The superseding complaint also alleges that Panev exchanged direct messages through a cybercriminal forum with LockBit’s primary administrator, who, in an indictment unsealed in the US District of New Jersey in May, the United States alleged to be Dimitry Yuryevich Khoroshev (Дмитрий Юрьевич Хорошев), also known as LockBitSupp, LockBit, and putinkrab. In those messages, Panev and the LockBit primary administrator discussed work that needed to be done on the LockBit builder and control panel.
Court documents further indicate that, between June 2022 and February 2024, the primary LockBit administrator made a series of cryptocurrency transfers, laundered through one or more illicit cryptocurrency mixing services, of approximately $10,000 per month to a cryptocurrency wallet owned by Panev. Those transfers amounted to over $230,000 during that period.
In interviews with Israeli authorities following his arrest in August 2024, Panev admitted to having performed coding, development, and consulting work for the LockBit group and to having received regular payments in cryptocurrency for that work, consistent with the transfers identified by US authorities. Among the work that Panev admitted to having completed for the LockBit group was the development of code to disable antivirus software, deploy malware to multiple computers connected to a victim network, and print the LockBit ransom note to all printers connected to a victim network. Panev also admitted to having written and maintained LockBit malware code and providing technical guidance to the LockBit group.
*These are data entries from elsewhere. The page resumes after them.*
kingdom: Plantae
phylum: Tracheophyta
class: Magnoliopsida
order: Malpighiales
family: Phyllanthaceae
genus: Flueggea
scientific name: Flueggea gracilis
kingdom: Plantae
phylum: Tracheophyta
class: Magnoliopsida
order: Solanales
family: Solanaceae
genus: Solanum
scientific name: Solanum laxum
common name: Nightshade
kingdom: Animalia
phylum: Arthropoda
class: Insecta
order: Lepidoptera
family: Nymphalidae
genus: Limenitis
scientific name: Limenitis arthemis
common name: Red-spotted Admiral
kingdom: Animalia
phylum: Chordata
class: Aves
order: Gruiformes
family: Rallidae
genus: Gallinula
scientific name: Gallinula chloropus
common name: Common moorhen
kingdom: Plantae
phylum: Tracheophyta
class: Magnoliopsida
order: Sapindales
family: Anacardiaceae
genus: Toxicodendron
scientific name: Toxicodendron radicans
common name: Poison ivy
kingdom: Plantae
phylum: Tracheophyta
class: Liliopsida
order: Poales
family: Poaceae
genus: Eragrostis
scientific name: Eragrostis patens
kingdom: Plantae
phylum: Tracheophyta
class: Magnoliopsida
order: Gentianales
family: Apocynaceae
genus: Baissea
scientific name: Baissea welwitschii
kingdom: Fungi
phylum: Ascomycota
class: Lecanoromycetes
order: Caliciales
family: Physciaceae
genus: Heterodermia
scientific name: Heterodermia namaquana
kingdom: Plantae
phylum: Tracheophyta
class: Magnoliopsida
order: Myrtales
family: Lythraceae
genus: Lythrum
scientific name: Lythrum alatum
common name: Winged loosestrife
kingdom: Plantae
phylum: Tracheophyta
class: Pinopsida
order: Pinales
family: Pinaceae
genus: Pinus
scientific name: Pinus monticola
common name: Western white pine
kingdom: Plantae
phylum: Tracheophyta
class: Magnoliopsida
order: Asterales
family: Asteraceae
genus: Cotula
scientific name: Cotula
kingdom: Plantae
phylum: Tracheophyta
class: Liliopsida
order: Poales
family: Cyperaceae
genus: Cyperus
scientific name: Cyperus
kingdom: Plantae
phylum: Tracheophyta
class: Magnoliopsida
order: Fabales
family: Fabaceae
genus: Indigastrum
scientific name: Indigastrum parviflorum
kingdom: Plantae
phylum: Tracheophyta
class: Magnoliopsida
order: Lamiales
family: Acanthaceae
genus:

The superseding complaint against, and apprehension of, Panev follows a disruption of LockBit ransomware in February 2024 by the United Kingdom (UK)’s National Crime Agency (NCA)’s Cyber Division, which worked in cooperation with the Justice Department, FBI, and other international law enforcement partners. As previously announced by the Department, authorities disrupted LockBit by seizing numerous public-facing websites used by LockBit to connect to the organization’s infrastructure and by seizing control of servers used by LockBit administrators, thereby disrupting the ability of LockBit actors to attack and encrypt networks and extort victims by threatening to publish stolen data. That disruption greatly diminished LockBit’s reputation and ability to attack further victims, as alleged by documents filed in this case.
The superseding complaint against Panev also follows charges brought in the District of New Jersey against other LockBit members, including its alleged primary creator, developer, and administrator, Dmitry Yuryevich Khoroshev. An indictment against Khoroshev unsealed in May 2024 alleges that Khoroshev began developing LockBit as early as September 2019, continued acting as the group’s administrator through 2024, a role in which Khoroshev recruited new affiliate members, spoke for the group publicly under the alias ‘LockBitSupp,’ and developed and maintained the infrastructure used by affiliates to deploy LockBit attacks. Khoroshev is currently the subject of a reward of up to $10 million through the US Department of State’s Transnational Organized Crime (TOC) Rewards Program, with information accepted through the FBI tip website at www.tips.fbi.gov/.